As by Reserve Bank of India term of office effective October 1, 2022, actual map number, CVV and expiration date and any other sensitive card related information cannot be stored by merchants or payment aggregators/gateways for processing online transactions. Users must have their credit/debit cards tokenized.
Tokenization refers to the replacement of an actual or credit/debit card number with another code called the “Token”. Once created, this tokenized card information will be used instead of an actual card number for future online purchases initiated or requested by the cardholder. A tokenized card transaction is considered more secure as the actual card details are not shared/stored with merchants to complete the transaction.
Is the tokenization directive applicable to credit and debit cards?
Yes. From October 1, 2022, debit and credit cards must be tokenized. The customer does not have to pay any fees to use the card tokenization service, it is absolutely free.
What are the benefits of tokenization
The actual card data, token and other relevant details are stored in a secure encrypted mode by the card issuing bank and/or authorized card networks. Token Seekers/Merchants cannot store the full card number or any other card details.
How can tokenization be done
Step 1: The cardholder can get the tokenization of the card by initiating a request on any e-commerce website/app where they want to make the transaction.
2nd step: The Token website/app will forward the request directly to the bank that issued the applicable credit card or to Visa/Mastercard/American Expresswith the consent of the card-issuing bank.
Step 3: The party receiving the request from the token requester will issue a token corresponding to the combination of card, token requester and merchant. This means that once tokenized, the customer will see the last 4 digits of the card on the merchant page.

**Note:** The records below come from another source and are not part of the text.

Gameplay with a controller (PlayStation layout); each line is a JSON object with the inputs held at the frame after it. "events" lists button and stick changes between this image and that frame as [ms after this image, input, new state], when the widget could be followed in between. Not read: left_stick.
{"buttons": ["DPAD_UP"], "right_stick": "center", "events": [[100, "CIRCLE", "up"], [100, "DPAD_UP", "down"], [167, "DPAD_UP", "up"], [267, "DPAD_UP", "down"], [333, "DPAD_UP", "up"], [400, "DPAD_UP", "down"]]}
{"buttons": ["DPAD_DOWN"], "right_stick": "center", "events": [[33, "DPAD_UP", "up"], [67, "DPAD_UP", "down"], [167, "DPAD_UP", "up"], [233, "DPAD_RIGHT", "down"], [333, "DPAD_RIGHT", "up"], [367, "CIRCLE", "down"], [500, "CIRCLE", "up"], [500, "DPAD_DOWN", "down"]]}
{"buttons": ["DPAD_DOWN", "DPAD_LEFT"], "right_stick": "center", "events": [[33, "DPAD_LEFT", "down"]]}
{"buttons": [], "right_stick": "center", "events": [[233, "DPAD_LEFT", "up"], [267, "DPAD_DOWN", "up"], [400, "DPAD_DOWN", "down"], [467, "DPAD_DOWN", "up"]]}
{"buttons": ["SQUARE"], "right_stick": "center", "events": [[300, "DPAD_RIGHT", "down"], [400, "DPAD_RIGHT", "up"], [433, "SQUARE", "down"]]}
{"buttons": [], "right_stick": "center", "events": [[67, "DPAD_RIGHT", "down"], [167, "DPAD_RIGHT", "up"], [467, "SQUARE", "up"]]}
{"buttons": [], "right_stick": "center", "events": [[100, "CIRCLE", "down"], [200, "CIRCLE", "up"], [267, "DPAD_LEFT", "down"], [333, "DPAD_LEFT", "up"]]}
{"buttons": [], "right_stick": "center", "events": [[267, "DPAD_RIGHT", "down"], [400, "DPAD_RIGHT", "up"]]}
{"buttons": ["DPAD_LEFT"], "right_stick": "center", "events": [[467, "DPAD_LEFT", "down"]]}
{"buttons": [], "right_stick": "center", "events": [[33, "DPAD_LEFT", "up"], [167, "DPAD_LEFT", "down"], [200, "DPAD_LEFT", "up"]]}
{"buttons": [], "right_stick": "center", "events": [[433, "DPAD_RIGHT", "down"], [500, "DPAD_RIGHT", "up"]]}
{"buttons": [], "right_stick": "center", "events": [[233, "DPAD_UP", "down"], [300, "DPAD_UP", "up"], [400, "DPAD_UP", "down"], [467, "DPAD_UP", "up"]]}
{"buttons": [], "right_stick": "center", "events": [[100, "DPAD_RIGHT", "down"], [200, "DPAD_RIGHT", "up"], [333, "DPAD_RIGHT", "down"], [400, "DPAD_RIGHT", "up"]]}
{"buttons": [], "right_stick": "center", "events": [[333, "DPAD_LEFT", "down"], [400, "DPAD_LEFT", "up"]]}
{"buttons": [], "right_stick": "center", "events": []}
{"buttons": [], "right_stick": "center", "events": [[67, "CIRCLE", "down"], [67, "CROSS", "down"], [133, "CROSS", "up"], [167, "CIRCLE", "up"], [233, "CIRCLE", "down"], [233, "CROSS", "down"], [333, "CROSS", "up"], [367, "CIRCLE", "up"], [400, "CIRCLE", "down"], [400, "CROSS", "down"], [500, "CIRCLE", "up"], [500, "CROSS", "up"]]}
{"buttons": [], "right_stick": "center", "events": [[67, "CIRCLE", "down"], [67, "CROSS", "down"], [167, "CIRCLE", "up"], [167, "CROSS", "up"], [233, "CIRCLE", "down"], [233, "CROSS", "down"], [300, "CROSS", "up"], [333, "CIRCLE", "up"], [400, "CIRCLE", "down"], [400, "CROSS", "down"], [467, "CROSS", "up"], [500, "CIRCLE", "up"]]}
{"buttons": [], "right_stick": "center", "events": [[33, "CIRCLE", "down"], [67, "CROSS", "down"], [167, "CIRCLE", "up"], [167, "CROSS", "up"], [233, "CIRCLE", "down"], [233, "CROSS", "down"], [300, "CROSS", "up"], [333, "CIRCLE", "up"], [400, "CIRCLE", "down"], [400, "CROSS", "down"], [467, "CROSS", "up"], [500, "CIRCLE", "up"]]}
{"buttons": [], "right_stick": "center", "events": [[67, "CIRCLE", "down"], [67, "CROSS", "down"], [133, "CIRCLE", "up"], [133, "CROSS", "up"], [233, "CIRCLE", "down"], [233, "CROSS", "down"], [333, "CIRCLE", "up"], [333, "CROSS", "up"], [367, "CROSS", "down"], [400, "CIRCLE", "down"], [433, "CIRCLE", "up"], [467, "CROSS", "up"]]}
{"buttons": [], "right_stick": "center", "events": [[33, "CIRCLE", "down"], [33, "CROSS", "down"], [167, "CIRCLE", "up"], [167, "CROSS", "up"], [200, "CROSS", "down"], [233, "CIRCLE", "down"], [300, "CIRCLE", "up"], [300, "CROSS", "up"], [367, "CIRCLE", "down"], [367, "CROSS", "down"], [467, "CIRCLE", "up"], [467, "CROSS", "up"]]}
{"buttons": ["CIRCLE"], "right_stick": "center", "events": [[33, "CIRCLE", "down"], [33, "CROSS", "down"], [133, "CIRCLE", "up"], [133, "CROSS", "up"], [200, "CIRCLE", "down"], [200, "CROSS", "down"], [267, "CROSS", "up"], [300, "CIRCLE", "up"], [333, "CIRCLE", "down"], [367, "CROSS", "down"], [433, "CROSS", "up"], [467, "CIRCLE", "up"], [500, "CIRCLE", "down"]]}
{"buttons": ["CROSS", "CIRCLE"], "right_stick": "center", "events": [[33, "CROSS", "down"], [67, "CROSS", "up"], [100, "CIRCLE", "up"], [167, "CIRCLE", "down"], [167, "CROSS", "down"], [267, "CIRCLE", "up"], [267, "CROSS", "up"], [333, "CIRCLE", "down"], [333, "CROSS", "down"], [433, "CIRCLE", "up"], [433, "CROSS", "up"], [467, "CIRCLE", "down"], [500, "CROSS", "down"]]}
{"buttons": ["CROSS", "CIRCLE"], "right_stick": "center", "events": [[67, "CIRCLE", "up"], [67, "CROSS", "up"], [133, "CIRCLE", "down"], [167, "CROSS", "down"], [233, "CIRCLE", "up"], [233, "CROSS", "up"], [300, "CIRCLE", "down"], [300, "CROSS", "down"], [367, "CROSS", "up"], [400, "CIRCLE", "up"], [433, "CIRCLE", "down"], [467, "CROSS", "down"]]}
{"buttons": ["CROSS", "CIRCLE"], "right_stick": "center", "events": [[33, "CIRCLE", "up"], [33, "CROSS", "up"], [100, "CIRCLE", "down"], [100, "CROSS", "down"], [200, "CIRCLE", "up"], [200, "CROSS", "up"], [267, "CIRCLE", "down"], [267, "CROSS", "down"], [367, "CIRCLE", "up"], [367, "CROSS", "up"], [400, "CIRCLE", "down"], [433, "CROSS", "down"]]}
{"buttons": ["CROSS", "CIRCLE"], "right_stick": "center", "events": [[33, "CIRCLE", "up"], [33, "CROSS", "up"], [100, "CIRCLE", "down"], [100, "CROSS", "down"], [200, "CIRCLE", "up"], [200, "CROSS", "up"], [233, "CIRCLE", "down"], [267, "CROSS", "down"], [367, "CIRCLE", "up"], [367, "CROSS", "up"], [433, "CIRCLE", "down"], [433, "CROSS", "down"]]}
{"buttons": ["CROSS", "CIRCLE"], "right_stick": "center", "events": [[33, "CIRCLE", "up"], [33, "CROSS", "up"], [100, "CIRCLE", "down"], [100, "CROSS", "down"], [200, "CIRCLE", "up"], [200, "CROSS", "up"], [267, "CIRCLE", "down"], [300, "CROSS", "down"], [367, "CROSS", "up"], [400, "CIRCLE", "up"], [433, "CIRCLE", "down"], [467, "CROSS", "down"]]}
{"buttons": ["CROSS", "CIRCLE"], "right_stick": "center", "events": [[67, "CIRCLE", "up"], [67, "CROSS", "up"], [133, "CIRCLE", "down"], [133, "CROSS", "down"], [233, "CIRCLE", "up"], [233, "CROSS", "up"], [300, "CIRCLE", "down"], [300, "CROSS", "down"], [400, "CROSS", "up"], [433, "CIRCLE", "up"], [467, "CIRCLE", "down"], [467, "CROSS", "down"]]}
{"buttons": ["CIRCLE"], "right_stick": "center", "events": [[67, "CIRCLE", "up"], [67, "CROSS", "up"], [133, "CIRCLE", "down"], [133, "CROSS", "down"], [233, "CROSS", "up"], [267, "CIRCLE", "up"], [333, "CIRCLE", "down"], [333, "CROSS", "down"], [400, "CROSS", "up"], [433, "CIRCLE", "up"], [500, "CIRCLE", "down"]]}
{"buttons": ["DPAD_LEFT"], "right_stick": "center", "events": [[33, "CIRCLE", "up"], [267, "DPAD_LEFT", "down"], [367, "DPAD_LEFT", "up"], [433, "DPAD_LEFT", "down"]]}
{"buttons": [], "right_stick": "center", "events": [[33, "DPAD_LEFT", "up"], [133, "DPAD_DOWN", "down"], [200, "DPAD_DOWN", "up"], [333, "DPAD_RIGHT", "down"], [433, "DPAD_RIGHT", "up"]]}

Will card tokenization have to be done at each merchant
Yes. A token must be unique for the card at a specific merchant. If the customer intends to have a card registered at different merchants (e-commerce/apps), tokens must be created at all merchants. Additionally, customers must complete this process for all cards they hold. As mentioned earlier, the token is unique for a combination of card and merchant. A customer can request tokenization of any number of cards when they want to make a transaction.
How users can manage their tokenized cards
The bank will provide a portal for cardholders to view and manage tokenized cards. Cardholders can view/delete tokens for respective cards through this portal. Customers can also call the Phone Banking service to request management of tokenized cards
Will tokenization impact the POS transactions the cardholder performs at merchant outlets?
No. Tokenization is only required to complete online transactions.
Who can perform tokenization and detokenization?
Tokenization and detokenization can only be done by the card issuer Bank or Visa/Mastercard/American Express which are called authorized card networks.
How the registration process for a tokenization request works
The registration of a tokenization request is done only with the explicit consent of the customer via Additional authentication factor (AFA), not through forced/default/automatic selection of checkbox, radio button, etc. Customers will also have the choice to select the use case and set limits.